Certaines revendications ou préoccupations de l’époque ont quasiment traversé un siècle d’histoire, telles que l’AVS et le suffrage féminin, entrées en vigueur respectivement en 1948 et 1971. Et, aujourd’hui, trois revendications ou thèmes sont encore à l’ordre du jour. Je pense d’abord à la diminution du temps de travail, à l’époque on était passé de 59 à 48 heures par semaine, cent ans plus tard, on en est encore à 45 heures au niveau de la Loi sur le travail! Ça n’a diminué que de trois heures en l’espace d’un siècle, même si évidemment on connaît la semaine de 40 heures dans un certain nombre de conventions collectives de travail. En ce qui concerne l’AVS, on voit que cette assurance sociale, qui est la plus importante en Suisse, subit encore de nombreuses attaques de la droite, notamment à propos de l’âge de la retraite, qu’elle veut porter à 65 ans pour les femmes, voire à 67 ans pour tout le monde. On constate également que presque cinquante ans après avoir conquis le droit de vote, les femmes sont encore très minoritaires dans les instances politiques de ce pays. Avec 33% de femmes au Conseil national, la Suisse se classe au 37e rang mondial en matière de représentation féminine dans les Chambres du peuple. Et puis, 37 ans après l’adoption de l’article constitutionnel sur l’égalité, les femmes gagnent toujours près de 20% de moins que les hommes. Enfin, la grève générale reste aussi d’actualité en tant qu’instrument de lutte. Il y a recrudescence des grèves dans notre pays depuis le milieu des années 1990. La plus emblématique d’entre elles a été pour moi celle des travailleurs du bâtiment en 2002 et la conquête de la retraite à 60 ans, aujourd’hui attaquée par le patronat.

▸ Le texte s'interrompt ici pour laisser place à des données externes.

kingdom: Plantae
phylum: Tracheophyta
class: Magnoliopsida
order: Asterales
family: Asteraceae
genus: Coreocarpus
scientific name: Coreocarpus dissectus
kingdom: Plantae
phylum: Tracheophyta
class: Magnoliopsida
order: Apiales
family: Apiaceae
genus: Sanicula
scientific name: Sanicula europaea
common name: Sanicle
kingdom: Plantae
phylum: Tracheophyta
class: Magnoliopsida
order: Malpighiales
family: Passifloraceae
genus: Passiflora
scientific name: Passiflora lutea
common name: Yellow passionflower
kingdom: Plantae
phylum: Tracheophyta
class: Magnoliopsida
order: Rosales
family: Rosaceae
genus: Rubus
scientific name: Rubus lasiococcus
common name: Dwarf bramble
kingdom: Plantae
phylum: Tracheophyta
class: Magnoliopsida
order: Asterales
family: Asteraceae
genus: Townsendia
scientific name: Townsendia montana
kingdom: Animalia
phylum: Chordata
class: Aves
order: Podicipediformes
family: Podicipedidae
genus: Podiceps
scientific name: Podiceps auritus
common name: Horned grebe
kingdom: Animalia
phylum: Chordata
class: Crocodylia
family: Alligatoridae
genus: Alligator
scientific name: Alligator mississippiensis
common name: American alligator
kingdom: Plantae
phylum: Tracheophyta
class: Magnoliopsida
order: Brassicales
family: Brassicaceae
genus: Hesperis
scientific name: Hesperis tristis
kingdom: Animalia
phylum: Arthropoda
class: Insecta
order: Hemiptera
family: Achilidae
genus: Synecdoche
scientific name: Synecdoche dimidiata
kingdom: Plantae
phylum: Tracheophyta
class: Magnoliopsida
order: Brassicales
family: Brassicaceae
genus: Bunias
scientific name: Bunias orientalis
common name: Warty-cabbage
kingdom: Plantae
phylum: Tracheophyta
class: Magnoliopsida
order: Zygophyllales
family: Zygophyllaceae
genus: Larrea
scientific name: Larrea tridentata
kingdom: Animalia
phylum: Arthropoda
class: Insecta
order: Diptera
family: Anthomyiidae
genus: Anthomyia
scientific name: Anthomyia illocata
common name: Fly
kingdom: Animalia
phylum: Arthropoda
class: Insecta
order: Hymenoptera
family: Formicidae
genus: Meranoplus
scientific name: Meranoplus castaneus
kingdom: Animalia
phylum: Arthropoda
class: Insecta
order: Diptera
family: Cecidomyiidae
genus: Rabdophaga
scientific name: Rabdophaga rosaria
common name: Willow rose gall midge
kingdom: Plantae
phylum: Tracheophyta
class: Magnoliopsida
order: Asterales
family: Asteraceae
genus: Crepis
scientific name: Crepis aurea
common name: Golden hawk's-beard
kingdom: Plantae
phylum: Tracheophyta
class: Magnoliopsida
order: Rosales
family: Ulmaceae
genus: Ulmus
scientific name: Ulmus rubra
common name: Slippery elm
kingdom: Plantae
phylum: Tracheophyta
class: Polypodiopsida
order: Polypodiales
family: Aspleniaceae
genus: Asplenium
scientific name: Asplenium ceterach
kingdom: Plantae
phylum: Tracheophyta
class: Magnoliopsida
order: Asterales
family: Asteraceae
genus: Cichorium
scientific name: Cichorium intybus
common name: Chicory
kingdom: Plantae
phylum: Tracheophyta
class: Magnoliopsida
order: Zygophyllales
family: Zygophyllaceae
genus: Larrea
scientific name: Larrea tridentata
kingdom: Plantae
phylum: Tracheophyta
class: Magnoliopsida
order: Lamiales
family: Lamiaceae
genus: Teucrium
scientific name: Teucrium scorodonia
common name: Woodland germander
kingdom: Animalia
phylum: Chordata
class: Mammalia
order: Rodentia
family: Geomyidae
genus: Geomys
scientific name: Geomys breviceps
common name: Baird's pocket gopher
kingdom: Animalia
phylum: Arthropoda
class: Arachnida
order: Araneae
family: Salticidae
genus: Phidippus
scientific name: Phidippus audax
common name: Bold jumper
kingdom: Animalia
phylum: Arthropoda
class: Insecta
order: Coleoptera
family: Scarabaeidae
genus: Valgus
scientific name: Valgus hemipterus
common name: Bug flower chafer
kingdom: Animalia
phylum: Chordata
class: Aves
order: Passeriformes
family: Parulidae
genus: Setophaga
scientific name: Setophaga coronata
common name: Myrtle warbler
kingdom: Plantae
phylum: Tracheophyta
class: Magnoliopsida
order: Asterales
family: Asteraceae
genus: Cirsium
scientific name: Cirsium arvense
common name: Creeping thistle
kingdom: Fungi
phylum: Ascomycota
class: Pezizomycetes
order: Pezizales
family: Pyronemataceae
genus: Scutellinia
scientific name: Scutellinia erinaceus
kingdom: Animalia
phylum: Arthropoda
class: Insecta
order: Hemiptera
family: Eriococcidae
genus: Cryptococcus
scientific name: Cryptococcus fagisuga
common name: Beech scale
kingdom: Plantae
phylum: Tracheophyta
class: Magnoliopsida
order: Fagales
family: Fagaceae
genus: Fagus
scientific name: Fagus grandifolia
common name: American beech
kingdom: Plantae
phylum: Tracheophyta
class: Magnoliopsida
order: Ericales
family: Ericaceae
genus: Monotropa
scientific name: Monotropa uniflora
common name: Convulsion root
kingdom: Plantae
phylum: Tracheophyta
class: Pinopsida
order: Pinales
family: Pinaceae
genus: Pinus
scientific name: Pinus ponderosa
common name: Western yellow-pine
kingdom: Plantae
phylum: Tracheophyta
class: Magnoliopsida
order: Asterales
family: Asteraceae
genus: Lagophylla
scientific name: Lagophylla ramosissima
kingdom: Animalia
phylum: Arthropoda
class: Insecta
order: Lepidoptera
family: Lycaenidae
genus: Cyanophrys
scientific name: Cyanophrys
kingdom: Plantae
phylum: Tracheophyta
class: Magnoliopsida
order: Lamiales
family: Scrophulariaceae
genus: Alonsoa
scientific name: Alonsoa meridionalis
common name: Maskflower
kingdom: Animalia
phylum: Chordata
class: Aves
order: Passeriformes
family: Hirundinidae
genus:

«La Vie économique», publication du Secrétariat d’Etat à l’économie, affirme dans un récent article que la grève «eut pour effet de retarder longtemps le développement de l’Etat social»… Votre réaction?
Je trouve que cet article a un très fort parti pris idéologique; à mon sens, il montre que la droite, ou tout du moins une partie de la droite, n’accepte toujours pas que l’Etat social en Suisse ait commencé à se développer à partir d’une importante lutte. Dans l’introduction à notre ouvrage, nous citons Paul Rechsteiner, le président de l’Union syndicale suisse, qui a dit que la grève générale a écrit le programme politique et social du XXe siècle en Suisse, ce qui est à mon avis une assez bonne réponse à cet article.